Technological advancements and the recovering economy are indeed changing the needs of today’s workforce as well as the need for improved efficiency in commercial office space. To date, much of the focus from experts has put a great emphasis on trends such as collaborative workstations and virtual office space. However, as Senior Vice President of a national real estate firm and leasing agent of the tallest office tower in Florida which is home to 415,000 square feet of law firm tenants (eight of those firms currently listed on the 2013 Am Law 200), I’ve noticed that top law firms are incorporating more modern, efficient designs geared towards costs savings and collaboration, taking a different approach than creative-focused companies.

With employees and clients in mind, law firms are navigating the delicate balance of blending efficient design and modernizing with elements that permit confidentiality for face-to-face client meetings. As a result, efficiency for law firms does not translate to the open work workstations that have become popular at other companies. Instead, it is exemplified in clustered conference rooms situated near the main lobby or entrance. By not having clients walk through the extended hallways of a law firm to get to a partner’s corner office, firms can opt for more modest, cost effective office space.

Rather than open workstations and offices that are more popular in the creative sectors, law firms are not ready to tear down the walls altogether, as there are sensitive and private conversations to be had which cannot take place in an open room on high-top tables. Instead, more firms are incorporating glass for large windows and perimeter walls into office design which not only promotes connectivity but also offsets the impact of the overall shrinking of individual office space.

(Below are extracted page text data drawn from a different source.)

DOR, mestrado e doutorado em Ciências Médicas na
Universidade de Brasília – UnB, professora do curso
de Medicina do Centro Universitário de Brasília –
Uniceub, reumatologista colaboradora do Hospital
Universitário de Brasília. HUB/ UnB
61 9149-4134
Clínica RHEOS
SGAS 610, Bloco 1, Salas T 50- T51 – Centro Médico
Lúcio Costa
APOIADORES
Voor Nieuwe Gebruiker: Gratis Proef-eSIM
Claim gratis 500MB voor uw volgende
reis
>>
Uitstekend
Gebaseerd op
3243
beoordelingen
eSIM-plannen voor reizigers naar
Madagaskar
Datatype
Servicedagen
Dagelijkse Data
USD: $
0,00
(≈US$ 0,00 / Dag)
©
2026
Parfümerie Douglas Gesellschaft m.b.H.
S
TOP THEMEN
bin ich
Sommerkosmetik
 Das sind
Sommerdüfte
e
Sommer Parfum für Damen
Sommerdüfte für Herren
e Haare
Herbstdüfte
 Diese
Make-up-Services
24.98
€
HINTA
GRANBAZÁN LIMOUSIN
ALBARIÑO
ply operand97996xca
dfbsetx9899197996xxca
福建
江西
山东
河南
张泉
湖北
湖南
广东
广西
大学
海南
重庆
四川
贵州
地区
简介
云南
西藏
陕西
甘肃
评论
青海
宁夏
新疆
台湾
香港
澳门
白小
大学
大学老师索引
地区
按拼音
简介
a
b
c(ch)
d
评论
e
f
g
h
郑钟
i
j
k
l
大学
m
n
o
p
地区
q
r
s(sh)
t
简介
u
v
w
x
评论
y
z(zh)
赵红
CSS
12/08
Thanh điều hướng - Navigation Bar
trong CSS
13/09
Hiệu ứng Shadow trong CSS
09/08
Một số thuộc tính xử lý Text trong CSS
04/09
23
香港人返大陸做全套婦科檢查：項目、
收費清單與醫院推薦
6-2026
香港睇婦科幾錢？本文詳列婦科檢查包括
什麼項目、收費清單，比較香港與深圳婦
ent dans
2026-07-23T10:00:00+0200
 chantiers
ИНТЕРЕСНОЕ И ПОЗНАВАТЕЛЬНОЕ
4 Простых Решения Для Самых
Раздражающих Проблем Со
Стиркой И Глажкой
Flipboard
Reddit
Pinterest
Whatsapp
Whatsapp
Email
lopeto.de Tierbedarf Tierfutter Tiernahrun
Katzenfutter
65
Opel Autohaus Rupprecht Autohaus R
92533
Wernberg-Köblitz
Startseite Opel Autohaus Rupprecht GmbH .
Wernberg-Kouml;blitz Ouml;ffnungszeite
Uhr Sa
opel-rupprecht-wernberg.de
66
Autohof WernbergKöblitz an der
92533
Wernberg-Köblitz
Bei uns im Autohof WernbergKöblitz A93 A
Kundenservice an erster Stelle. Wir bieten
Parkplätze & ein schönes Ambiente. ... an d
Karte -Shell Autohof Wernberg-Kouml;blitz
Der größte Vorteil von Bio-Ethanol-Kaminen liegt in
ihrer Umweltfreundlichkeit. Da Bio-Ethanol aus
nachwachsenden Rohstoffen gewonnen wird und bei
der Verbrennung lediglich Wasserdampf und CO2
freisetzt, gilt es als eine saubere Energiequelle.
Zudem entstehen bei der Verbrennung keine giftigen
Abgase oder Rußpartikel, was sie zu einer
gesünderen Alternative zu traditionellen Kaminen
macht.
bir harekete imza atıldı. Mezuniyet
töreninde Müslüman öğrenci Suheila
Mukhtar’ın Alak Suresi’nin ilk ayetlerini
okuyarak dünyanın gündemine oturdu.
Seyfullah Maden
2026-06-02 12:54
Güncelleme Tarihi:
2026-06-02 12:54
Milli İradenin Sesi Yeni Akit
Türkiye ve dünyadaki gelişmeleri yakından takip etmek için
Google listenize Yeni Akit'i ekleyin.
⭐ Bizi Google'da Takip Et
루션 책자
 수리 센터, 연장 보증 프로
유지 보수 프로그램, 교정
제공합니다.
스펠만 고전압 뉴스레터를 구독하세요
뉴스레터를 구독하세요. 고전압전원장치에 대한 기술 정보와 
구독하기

The generational gap within the modern workplace has impacted design planning as well. From the increased use of technology, to paperless filing to online law libraries, the structure of offices has shifted virtually. In many companies, this has led to the reduced need for support staff such as administrative assistants, downgrading the ratio that was once 3 lawyers to 1 assistant to about 7 to 1.  Some of the larger firms are even centralizing support staff in a neutral, less metropolitan city to reduce the cost of having teams of such personnel at every location.

To offset the individualized working existence as a result of a more technologically advanced workplace, connectivity is essential. This is achieved through creating purposeful in-house amenities, such as in-house cafeterias, lounges complete with baristas and TV monitors, and Wi-Fi throughout to allow for movement.

While the office space needs of professional service firms are quite different from those of other businesses, law firms still aim to be on-trend for employees and clients as well as relevant in an ever-changing society. Some traditional elements specific to the highly professional nature of the law industry still remain the same, but changes including reducing staff in particular locations, making sure there is less non-usable square footage, and maximizing the use of space are major results of the economy that have led to the current design trends and emphasis toward more efficient law offices.